Over A Third Of Irish Want To Leave Euro For Pound

I commissioned top Irish pollster RED C to ask the following question to a representative sample of 1,000 people across the Republic of Ireland between 29/11/10 and 1/12/10:

“In light of the current financial crisis, would you support Ireland leaving the Euro and re-establishing a link with the pound sterling, or not?”.

Over a third of the sample answered ‘Yes’. 

Support was strongest among the younger age groups and people with children.  A majority of those who have already lost their jobs want Ireland to leave the Euro and return to sterling.  Even 43% of Sinn Fein supporters now want to return to the pound (see full results).

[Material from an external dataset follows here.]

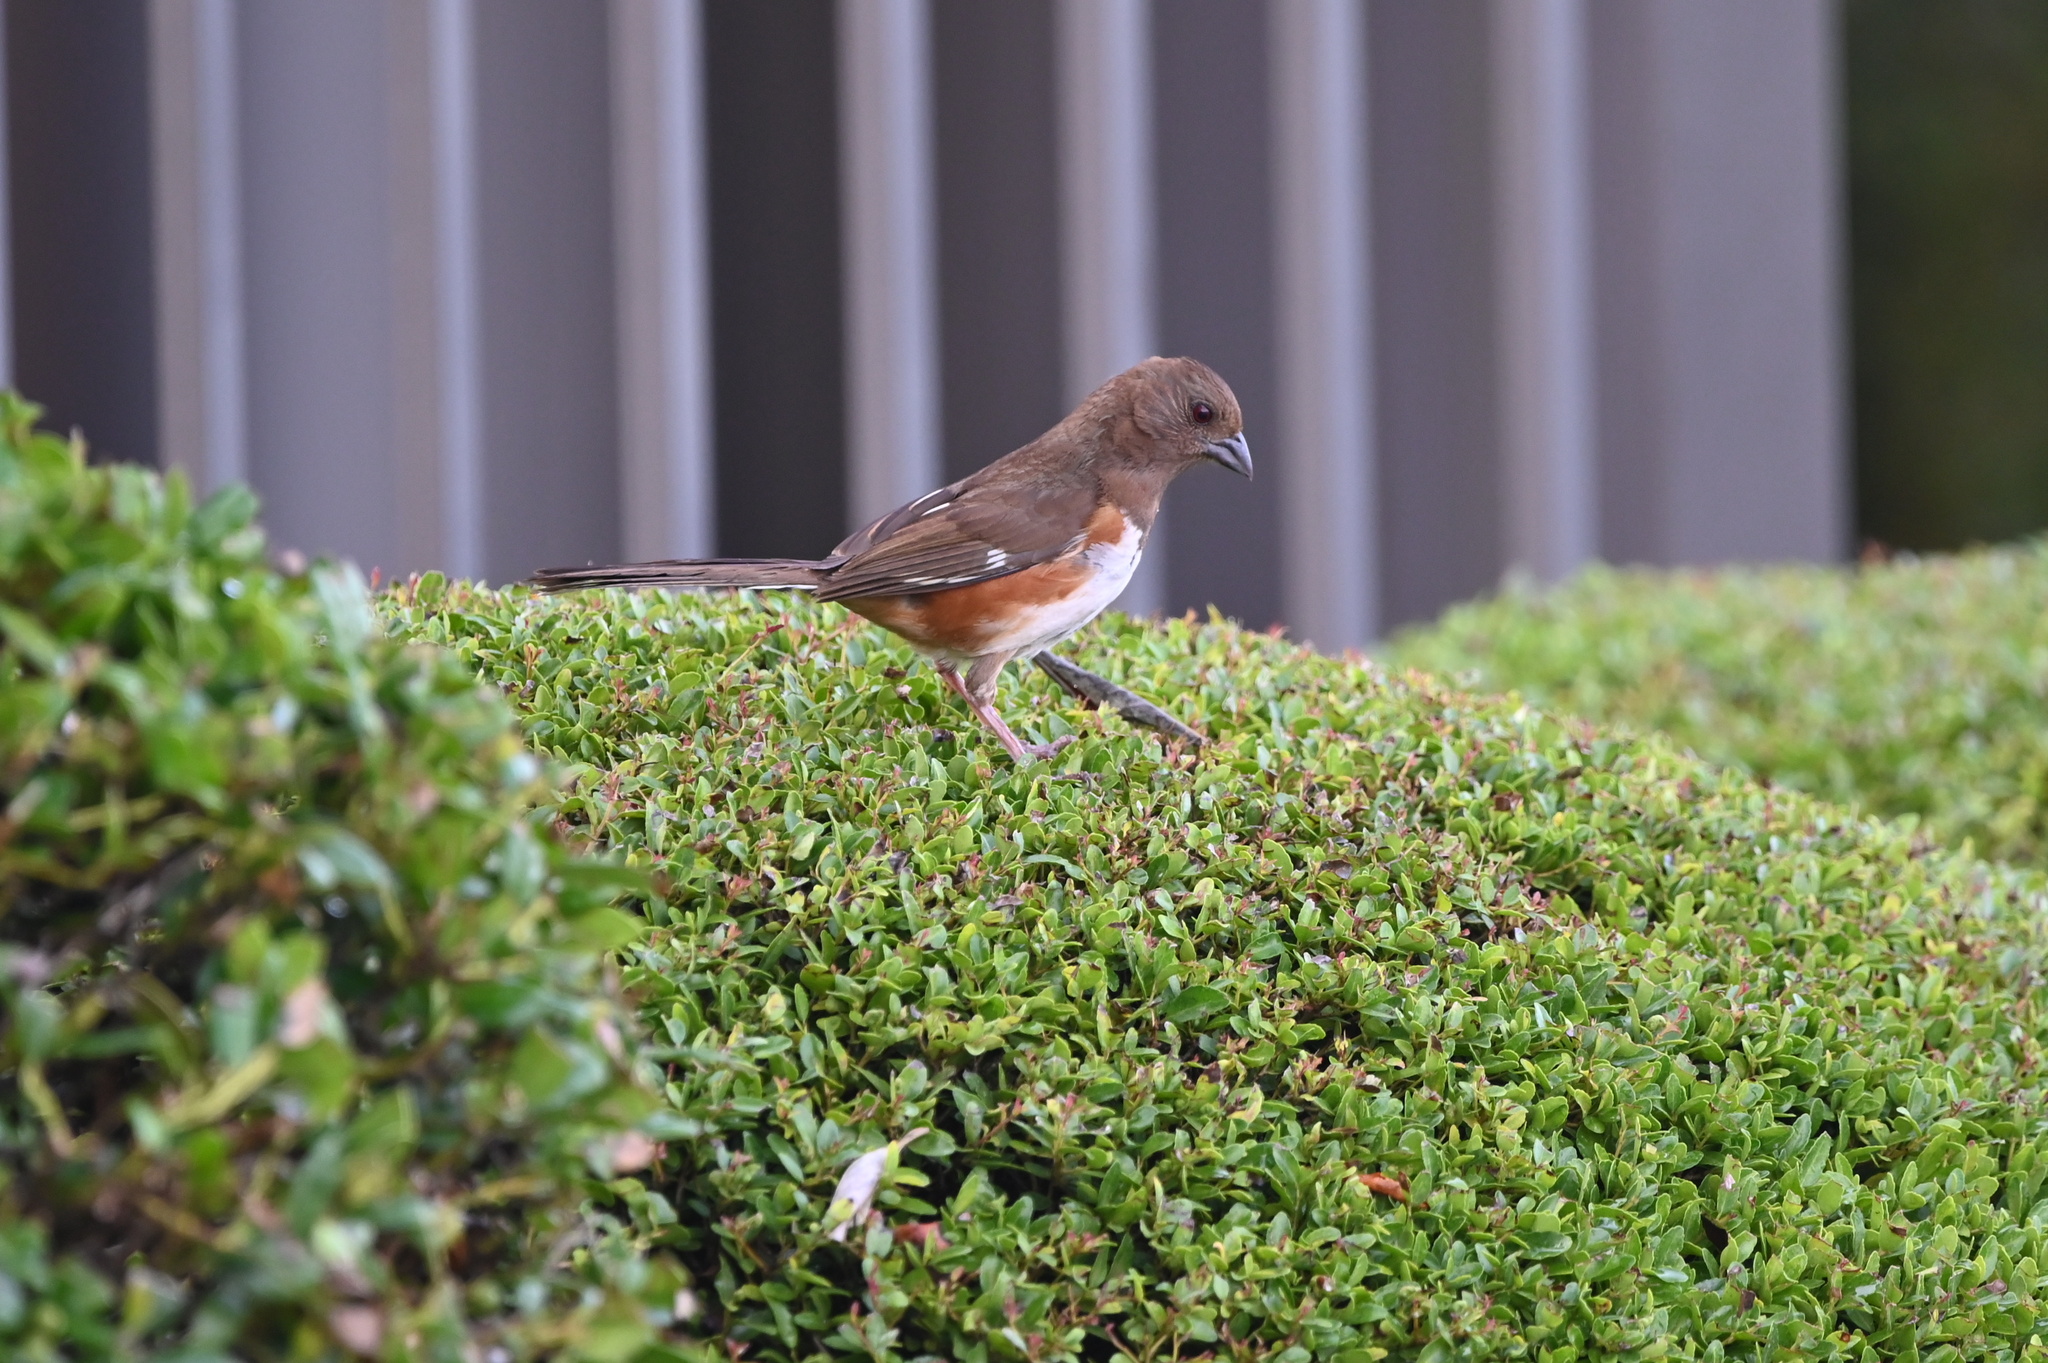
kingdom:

In the 1990s I was UK Economist for Warburgs and argued that “the UK and Ireland would be especially badly affected by monetary union with the Continent” with Irish bank lending exploding out of control under EMU (see link1 and link2).  The fall-out from that has now caused ruling Fianna Fail to fall behind Sinn Fein, even losing in my grandfather’s old seat in Donegal (Henry McDevitt TD 1938-43).

The EU thinks it can order whoever forms Ireland’s new government to slash spending and hike taxes to bail out the European Central Bank (ECB) and European investors in Irish banks.  The EU is also demanding that the Irish people submit weekly reports on what they spend and is imposing an interest rate which is intended to punish rather than help.

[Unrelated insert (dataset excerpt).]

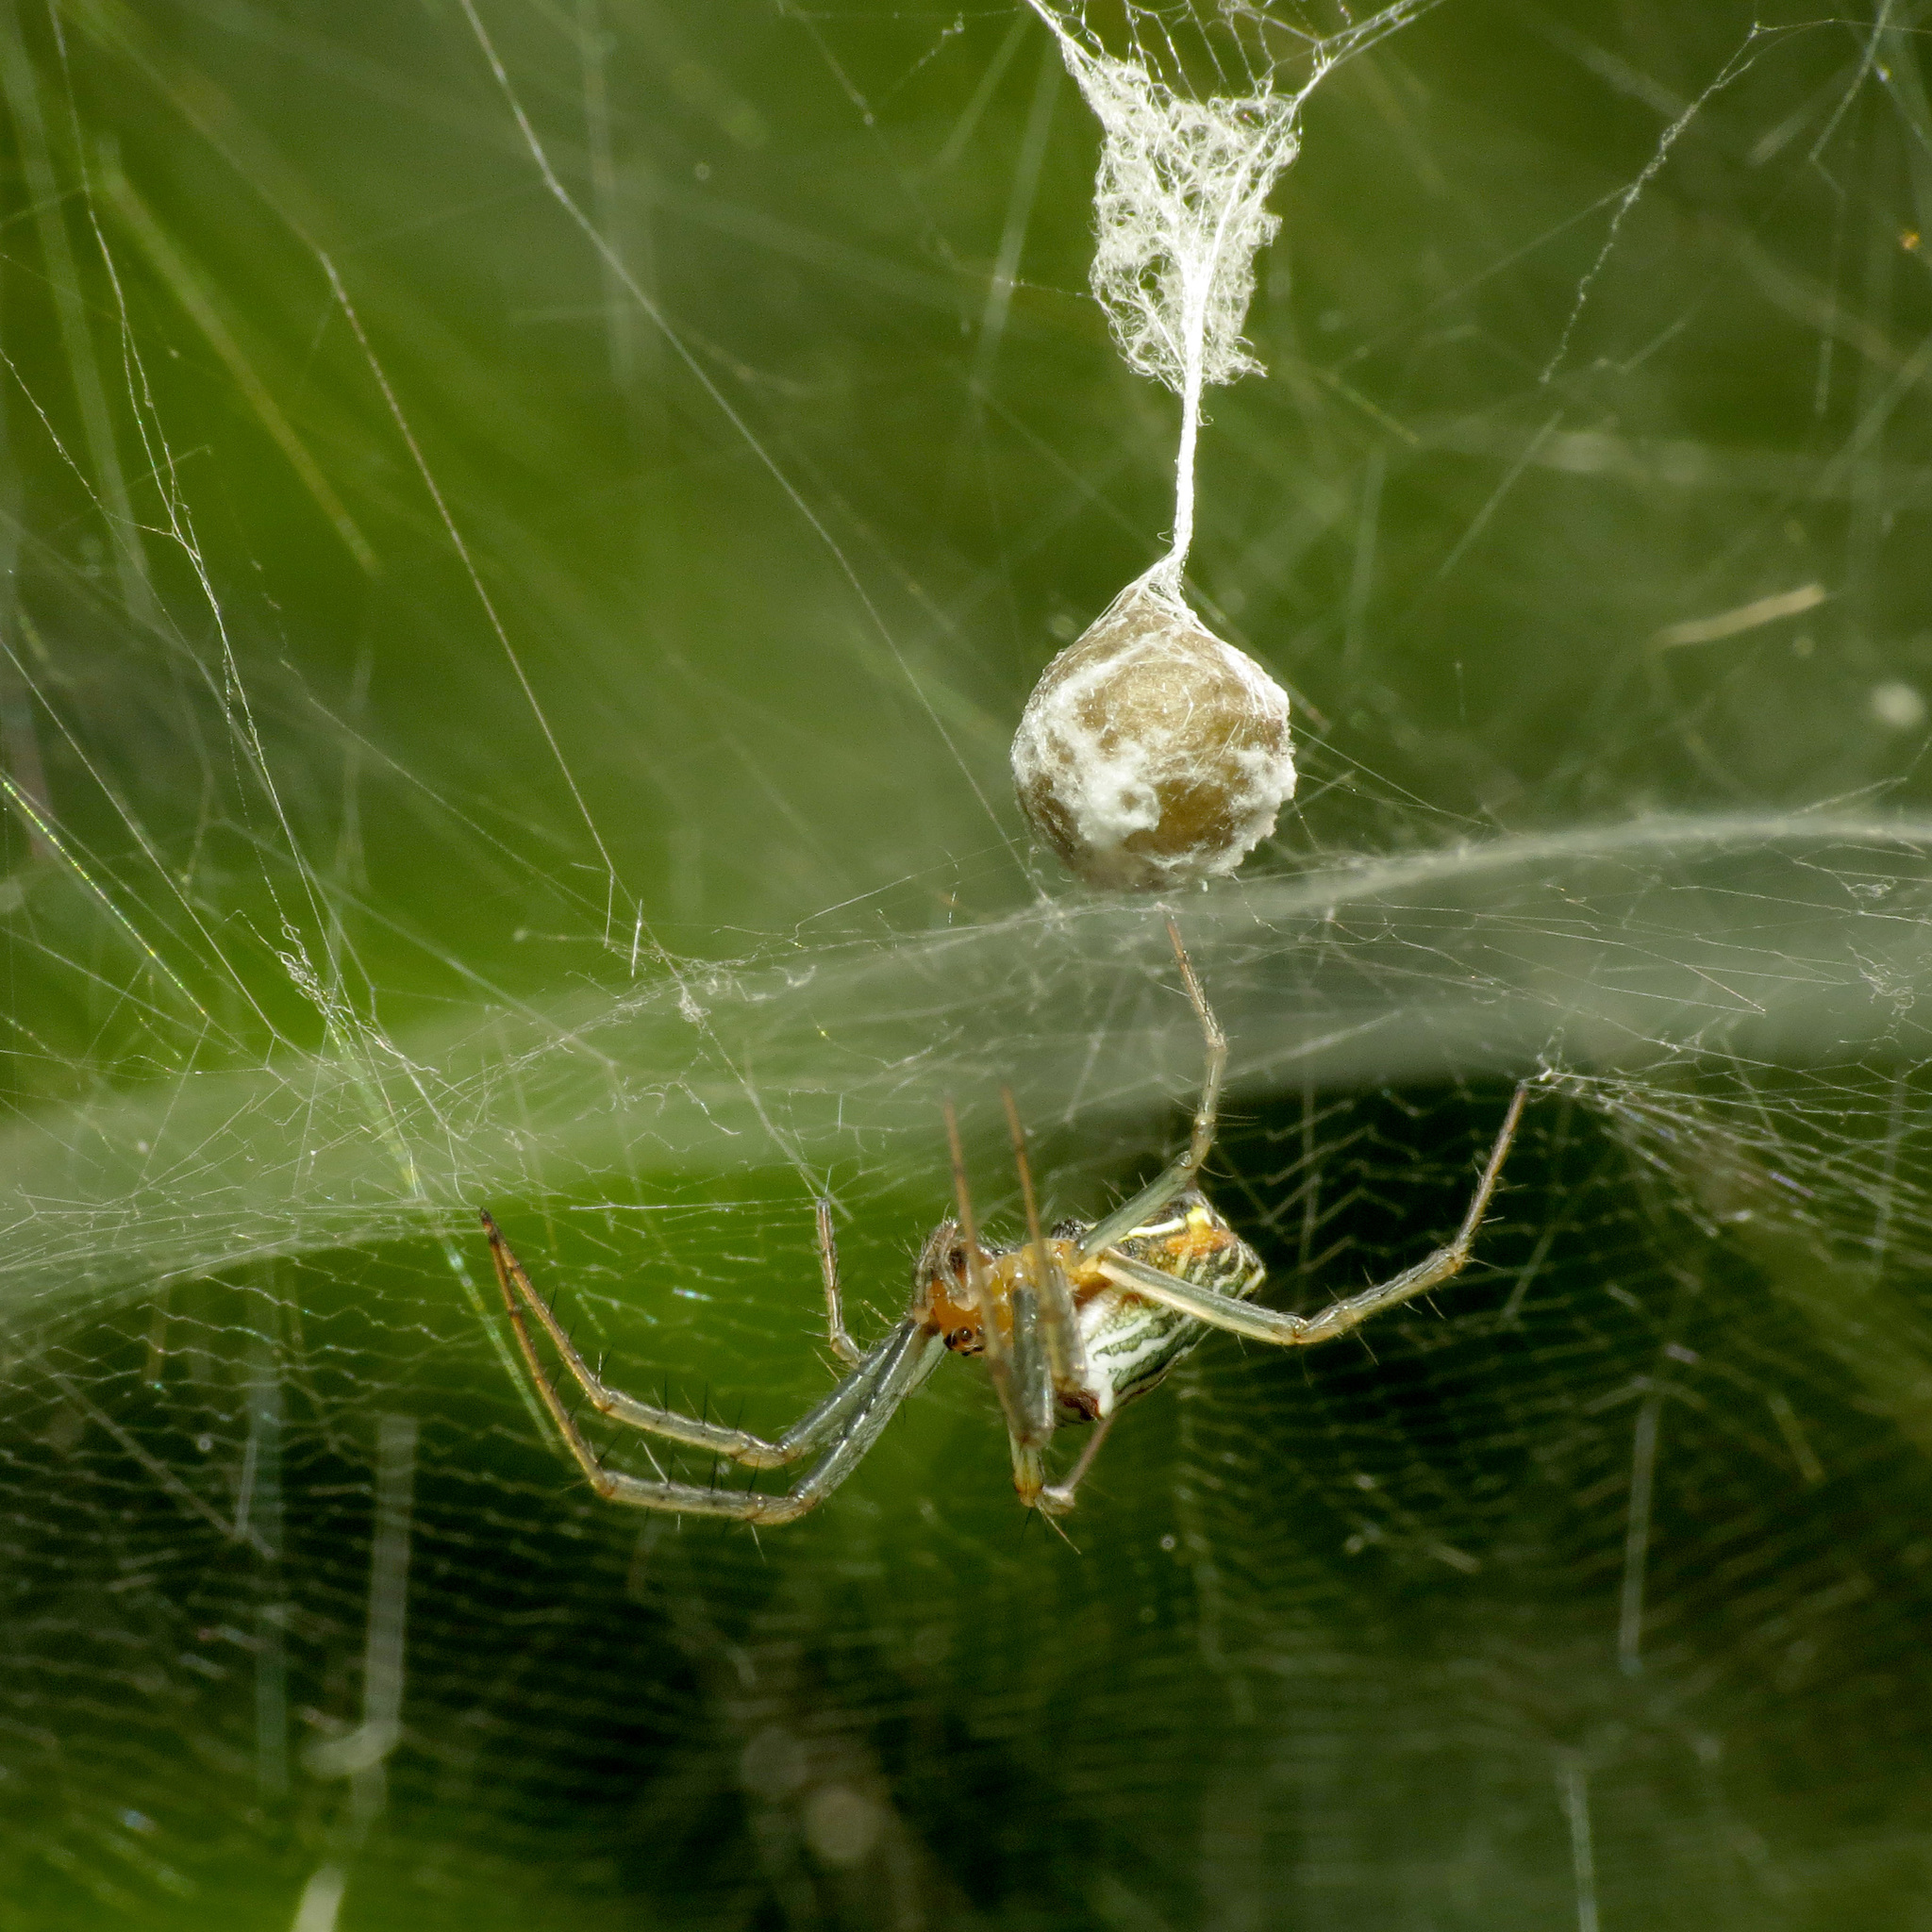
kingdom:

Such behaviour by the EU may be a miscalculation because it rather assumes that the Irish have nowhere else to go.  That is not the case.  Individually tens, and perhaps soon hundreds, of thousands are emigrating to England and elsewhere to escape the Carolingian economic settlement. 

Collectively, Ireland wants to renounce its politicians’ self-serving guarantee of senior bank debt but, despite IMF support, this has so far been vetoed by the EU and the ECB.  Ireland also needs monetary policy better suited to its economy so as to avoid repeated boom-bust cycles in bank lending under the Euro. 

The EU may successfully bully Greece or Spain, calculating that it would be too risky for them to reintroduce their own currency, but Ireland has another option. Already over a third of Ireland want bilateral arrangements with the UK, instead of what is on offer from the EU and the Euro, and that is before the EU measures begin to bite.

A Better Option For Ireland

Ireland is being bullied by Euro-zone countries to act in their best interests rather than its own:

• Portugal’s finance minister urges Ireland “to do the right thing for the euro and accept a bail-out”;

• Spain’s finance minister tells Ireland to make the “proper decision”; and

• Angela Merkel can’t decide whether to protect German banks, who have over-lent to Ireland, or German taxpayers who would fund a bail out.

Ireland though will act in its own interests – and it has a better option than the two that were open to Greece. The Greeks had to do what they were told by the Germans, or re-establish the drachma.

In the long-term it might be best for Greece to go its own way. In the short-term though the costs of inflation, default and exclusion from the international capital markets would be high, and would only partially be offset by an inflow of bargain hunting tourists.

Unlike Greece, Ireland would not need to re-establish an independent currency, with all the short-term difficulties that would entail. Ireland could simply rejoin sterling and have a monetary policy more suited for Irish needs.

Germany’s Irish loans could be deemed to have been made in sterling, so as to provide a fair return but allow Ireland to start exporting its way back to growth. We would benefit from closer relations with Ireland and keep the spur of Irish tax competition which the EU would snuff out.

Every MP I have spoken to says they would be happy for Ireland to have a guaranteed seat on the Bank of England’s monetary policy committee. This would mean that, unlike before 1979, Ireland as a sovereign country would have a proper say in setting sterling interest rates.

When we raised the idea with David Liddington, our Europe minister, at the Conservative Foreign Affairs Committee yesterday he was positive, if Ireland wants to explore this option. I know the Chancellor will want to help Ireland stand up to bullying at ECOFIN today.

What better way than to let them know they can come back to sterling if the euro isn’t working for them?